Ian Hutchinson

Personal information
- Full name: Ian Nicholas Hutchinson
- Date of birth: 7 November 1972 (age 53)
- Place of birth: Stockton-on-Tees, England
- Position: Midfielder

Senior career*
- Years: Team / Apps / (Gls)
- 1989–1992: Halifax Town / 8 / (1)
- 1992–1993: Berwick Rangers / 20 / (1)
- 1993–1994: Whitley Bay / 5 / (0)
- 1994: Cork City / 4 / (?)
- 1994–1995: Gillingham / 41 / (?)
- 1995: Halifax Town / 51 / (?)
- 1995–2005: Weymouth / 554 / (36)
- 2005: Tiverton Town / 4 / (1)
- 2008–2009: Bridport / 36 / (7)
- 2009: Weymouth / 4 / (0)
- Total:  / 733 / (48)

Managerial career
- 2008–2009: Bridport
- 2009–2010: Weymouth
- 2010–2011: Weymouth

= Ian Hutchinson (footballer, born 1972) =

English footballer and manager

Ian Nicholas Hutchinson (born 7 November 1972) is an English football manager and former player.

==Playing career==
Hutchinson's playing career started with Halifax Town as a trainee. He only played 8 league games for Halifax and went on to several other clubs, including making 5 league appearances for Gillingham, before joining Weymouth where he made 550 appearances in all competitions. He played in the Weymouth midfield for ten years before leaving in 2005.

==Managerial career==
Hutchinson started his managerial career at Bridport. He was there for 13 months. But on 17 June 2009, it was announced that Hutchinson had decided to leave Bridport along with his assistant Andy Mason. The reason given for their departure was that Andy Tillson, who was due to be the new assistant to Matty Hale at Conference South side Weymouth, had decided to join the coaching staff at Exeter City. Following Mason's departure, Matty Hale contacted Hutchinson and just a couple of days he was revealed as the new assistant manager which he described as a job as "too good to turn down".

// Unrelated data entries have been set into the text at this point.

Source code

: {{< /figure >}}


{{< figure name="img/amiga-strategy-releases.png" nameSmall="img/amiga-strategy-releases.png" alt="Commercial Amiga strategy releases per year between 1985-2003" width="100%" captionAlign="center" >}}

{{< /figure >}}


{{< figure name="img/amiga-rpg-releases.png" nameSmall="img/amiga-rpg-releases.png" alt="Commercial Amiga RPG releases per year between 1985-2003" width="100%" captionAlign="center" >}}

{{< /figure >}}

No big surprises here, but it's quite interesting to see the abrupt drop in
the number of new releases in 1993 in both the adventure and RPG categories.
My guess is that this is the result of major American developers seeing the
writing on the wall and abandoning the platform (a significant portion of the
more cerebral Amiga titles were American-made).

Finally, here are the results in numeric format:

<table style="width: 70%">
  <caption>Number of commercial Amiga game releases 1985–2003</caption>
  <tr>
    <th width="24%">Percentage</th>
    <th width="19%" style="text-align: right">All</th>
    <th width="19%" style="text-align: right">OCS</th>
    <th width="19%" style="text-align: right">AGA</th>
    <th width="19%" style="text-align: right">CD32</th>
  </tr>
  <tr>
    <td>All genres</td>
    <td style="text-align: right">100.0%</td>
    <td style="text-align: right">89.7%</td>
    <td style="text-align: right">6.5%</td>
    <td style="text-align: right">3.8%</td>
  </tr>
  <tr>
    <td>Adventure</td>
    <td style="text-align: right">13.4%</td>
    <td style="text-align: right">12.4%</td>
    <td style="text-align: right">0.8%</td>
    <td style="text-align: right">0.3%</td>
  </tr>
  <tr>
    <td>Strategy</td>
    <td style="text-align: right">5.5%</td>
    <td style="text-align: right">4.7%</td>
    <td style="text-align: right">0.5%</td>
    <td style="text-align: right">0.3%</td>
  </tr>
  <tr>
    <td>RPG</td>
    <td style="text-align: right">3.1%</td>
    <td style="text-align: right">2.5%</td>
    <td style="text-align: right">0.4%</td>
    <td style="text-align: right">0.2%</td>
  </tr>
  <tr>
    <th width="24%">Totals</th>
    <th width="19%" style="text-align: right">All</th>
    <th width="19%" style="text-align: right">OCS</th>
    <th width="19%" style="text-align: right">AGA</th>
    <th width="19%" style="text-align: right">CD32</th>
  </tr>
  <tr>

On 11 October 2009, he accepted the manager's job at Weymouth following Matty Hale's resignation. Hutchinson then brought in his former Bridport teammate Andy Mason as assistant. On 5 January 2010, Hutchinson and Mason were offered contracts by Weymouth chairman, George Rolls until the end of the 2009–10 Season. However, five days later after a 4–1 home defeat to Chelmsford City, Hutchinson and his assistant Andy Mason were both sacked with immediate effect.

Hutchinson was reappointed as manager on 17 April 2010, and was introduced on the pitch before the home game against Hampton & Richmond. He was for the second time sacked in January 2011 once again by chairman George Rolls.